◆ TRECHO DO TEXTO ◆

____

Por que isso acontece? Um pouco de reflexão,
desde que pautada na visão espírita mais dilatada
da razão e da existência dos seres, nos mostra facilmente
o motivo.
Em primeiro lugar, é importante enunciar
verdades à guiza de princípios: nossa sociedade vive
fase de pesadas angústias sociais, fruto do desabamento de
suas estruturas éticas e morais. Isso acontece porque, em
uma sociedade onde não existe esperança no porvir,
na vida futura, não poderá haver nenhuma tipo esperança.
De uma lado temos a Religião estabelecida que se tornou motivo
de riso e deboche, uma vez que as práticas não correspondem
aos princípios pregados. De outro, a intelectualidade que
se incumbe hoje de decisões dos Governos e organizações
civis, perdida em interpretações apressadas da Ciência,
se satisfaz com crenças céticas e pessimistas diante
das quais a ética torna-se apenas uma questão de opinião
pessoal.

____

◆ DADOS FORNECIDOS ◆
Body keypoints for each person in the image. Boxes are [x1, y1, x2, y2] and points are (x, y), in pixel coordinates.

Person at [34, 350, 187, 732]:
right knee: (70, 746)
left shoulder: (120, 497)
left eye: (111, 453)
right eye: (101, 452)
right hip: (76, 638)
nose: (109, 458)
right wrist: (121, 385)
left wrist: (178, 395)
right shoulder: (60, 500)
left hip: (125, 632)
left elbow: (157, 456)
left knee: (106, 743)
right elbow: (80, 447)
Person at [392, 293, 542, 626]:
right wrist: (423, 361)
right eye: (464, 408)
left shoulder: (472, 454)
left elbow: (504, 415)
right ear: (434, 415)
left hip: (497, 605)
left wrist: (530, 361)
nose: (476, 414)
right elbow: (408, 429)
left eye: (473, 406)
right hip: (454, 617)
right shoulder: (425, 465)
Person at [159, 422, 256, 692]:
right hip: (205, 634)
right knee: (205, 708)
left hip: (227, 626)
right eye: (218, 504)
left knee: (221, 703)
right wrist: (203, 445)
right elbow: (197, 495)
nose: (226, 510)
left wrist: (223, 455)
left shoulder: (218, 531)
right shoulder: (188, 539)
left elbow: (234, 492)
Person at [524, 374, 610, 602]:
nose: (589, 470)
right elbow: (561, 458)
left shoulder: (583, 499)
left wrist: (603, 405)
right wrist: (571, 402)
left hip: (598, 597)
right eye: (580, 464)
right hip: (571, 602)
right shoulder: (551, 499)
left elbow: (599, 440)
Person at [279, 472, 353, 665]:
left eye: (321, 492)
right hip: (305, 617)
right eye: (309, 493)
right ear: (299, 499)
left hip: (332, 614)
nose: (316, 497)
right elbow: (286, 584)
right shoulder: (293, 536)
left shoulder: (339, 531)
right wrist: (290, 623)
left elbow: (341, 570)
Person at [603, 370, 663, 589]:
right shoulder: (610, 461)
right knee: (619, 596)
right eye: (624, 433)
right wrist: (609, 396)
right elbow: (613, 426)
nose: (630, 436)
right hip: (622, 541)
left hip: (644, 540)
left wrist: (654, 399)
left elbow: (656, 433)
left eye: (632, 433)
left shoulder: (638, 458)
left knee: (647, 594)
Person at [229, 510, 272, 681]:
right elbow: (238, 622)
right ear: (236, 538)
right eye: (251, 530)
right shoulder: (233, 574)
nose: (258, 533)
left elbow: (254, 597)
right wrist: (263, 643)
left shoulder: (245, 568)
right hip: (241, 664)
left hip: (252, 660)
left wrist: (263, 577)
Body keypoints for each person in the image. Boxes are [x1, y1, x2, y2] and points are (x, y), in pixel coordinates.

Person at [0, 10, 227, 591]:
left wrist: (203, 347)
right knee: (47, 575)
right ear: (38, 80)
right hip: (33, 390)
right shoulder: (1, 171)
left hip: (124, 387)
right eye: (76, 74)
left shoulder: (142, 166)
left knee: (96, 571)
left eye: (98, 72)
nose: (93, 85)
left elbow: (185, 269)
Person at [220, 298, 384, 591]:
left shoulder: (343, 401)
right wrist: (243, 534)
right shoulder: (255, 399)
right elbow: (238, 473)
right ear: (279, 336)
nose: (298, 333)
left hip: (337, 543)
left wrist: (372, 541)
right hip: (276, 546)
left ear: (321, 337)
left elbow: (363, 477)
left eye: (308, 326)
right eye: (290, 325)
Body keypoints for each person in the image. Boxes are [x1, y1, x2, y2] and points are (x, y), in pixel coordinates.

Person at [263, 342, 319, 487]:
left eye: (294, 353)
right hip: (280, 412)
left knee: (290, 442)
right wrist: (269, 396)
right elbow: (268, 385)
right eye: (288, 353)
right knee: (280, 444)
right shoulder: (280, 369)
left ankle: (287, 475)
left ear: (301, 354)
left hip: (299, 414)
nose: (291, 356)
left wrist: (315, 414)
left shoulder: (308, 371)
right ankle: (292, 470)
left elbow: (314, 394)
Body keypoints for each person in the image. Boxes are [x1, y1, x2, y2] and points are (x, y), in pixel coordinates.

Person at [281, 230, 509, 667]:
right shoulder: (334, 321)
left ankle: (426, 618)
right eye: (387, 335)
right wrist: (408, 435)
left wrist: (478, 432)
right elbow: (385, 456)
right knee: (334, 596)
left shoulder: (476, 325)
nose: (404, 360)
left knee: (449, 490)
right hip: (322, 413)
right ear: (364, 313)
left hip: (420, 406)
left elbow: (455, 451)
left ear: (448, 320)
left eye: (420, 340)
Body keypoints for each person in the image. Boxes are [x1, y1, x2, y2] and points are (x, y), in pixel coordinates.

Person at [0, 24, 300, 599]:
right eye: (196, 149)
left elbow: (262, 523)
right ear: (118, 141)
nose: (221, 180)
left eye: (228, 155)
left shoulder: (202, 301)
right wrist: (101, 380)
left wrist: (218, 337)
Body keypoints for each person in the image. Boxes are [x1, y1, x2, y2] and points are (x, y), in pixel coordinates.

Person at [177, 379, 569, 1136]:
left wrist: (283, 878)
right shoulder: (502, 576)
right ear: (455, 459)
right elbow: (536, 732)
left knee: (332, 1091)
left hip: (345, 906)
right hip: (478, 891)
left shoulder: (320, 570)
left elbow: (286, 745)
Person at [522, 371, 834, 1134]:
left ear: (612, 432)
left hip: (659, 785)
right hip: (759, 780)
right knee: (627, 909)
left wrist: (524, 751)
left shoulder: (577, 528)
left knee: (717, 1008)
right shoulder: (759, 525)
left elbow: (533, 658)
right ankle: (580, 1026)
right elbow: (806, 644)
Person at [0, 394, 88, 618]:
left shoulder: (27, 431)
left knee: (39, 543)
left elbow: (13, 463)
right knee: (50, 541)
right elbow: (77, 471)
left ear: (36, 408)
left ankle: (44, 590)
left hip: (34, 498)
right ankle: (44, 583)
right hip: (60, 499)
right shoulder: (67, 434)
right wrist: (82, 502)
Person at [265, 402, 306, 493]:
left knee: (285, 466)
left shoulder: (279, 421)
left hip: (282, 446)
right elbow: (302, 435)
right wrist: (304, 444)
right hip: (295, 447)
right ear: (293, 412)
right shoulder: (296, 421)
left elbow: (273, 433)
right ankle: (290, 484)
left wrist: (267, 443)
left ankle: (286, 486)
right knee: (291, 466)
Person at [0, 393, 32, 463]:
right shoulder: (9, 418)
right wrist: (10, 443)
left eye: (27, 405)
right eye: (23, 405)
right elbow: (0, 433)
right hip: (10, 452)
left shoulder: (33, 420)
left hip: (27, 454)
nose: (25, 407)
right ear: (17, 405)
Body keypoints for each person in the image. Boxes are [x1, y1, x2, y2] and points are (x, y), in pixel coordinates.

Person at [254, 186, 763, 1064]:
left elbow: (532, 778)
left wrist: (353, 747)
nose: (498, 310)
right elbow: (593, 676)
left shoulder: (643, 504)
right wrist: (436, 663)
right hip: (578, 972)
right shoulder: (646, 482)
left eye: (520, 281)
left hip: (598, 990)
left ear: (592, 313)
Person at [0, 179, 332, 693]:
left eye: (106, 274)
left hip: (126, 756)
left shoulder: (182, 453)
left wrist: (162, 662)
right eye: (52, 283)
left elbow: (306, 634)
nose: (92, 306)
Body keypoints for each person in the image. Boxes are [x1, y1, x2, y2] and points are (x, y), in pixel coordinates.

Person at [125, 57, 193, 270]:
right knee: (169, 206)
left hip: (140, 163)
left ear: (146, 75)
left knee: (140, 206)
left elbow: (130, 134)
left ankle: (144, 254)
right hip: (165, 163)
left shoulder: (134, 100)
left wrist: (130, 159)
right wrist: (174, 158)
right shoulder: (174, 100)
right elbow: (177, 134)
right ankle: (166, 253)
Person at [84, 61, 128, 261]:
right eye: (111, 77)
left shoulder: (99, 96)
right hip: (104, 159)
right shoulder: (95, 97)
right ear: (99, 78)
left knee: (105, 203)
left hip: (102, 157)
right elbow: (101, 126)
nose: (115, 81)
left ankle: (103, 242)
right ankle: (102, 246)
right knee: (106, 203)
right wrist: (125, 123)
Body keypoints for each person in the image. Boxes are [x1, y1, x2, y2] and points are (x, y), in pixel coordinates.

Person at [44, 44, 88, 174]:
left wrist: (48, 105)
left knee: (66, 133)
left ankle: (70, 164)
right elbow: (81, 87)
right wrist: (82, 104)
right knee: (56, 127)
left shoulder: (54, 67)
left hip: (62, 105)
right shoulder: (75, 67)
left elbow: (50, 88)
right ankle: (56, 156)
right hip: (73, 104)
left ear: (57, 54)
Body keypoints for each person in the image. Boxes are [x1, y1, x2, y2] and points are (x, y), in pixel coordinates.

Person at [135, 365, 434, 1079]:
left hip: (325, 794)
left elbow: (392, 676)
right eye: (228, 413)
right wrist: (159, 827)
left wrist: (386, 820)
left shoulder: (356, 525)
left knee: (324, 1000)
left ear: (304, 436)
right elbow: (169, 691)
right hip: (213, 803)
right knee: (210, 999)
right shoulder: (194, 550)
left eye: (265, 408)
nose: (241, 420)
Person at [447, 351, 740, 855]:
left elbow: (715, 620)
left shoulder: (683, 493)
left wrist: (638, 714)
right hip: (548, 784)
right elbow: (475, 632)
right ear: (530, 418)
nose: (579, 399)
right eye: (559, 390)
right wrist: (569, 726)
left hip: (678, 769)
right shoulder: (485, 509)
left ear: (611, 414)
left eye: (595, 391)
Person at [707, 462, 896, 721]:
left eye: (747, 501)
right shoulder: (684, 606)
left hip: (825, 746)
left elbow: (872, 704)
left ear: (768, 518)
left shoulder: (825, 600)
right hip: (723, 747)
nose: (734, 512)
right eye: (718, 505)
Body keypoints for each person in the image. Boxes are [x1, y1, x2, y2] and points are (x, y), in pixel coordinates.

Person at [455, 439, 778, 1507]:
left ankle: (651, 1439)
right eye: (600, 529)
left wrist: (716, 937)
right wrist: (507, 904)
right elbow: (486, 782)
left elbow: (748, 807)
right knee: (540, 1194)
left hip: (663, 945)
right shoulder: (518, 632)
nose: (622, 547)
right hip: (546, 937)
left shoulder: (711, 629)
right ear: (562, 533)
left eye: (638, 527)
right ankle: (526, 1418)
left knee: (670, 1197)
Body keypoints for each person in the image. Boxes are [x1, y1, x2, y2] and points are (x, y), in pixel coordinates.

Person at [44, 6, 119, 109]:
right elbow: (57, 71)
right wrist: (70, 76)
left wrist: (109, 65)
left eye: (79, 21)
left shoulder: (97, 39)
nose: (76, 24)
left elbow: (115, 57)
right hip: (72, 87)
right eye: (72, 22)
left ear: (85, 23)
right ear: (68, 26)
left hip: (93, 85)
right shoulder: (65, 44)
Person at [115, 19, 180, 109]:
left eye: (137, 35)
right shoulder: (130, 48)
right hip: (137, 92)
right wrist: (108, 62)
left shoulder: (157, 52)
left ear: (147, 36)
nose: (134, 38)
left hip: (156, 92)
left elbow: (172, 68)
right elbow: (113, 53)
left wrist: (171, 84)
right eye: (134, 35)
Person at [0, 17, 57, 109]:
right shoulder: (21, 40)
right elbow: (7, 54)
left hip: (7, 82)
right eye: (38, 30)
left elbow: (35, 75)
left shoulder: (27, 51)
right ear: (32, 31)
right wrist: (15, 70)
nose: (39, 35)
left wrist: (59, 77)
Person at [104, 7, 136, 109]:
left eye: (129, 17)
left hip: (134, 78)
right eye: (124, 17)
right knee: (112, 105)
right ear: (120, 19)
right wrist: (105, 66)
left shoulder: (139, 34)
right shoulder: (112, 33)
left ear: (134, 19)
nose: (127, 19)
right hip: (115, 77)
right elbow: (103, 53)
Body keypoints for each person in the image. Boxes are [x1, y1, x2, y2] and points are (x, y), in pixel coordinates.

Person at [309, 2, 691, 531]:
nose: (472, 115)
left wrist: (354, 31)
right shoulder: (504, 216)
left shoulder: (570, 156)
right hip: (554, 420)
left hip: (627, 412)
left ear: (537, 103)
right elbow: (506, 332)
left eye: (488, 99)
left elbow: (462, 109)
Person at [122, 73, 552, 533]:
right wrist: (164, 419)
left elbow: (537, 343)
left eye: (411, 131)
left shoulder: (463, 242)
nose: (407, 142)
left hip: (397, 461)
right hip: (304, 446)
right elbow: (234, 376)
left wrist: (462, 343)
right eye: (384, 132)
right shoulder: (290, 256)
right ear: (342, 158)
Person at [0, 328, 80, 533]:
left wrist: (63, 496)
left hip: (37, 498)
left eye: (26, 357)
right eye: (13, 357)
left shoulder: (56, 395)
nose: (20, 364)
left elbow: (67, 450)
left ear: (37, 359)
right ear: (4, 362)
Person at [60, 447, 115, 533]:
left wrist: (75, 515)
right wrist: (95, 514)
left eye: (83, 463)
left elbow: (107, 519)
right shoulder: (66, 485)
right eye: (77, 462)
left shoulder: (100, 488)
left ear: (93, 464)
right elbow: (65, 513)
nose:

____

◆ EXERCÍCIO ◆
De acordo com o trecho do texto, por que a Religião estabelecida se tornou motivo de riso e deboche?

◆ SOLUÇÃO ABAIXO ◆
Porque as práticas não correspondem aos princípios pregados.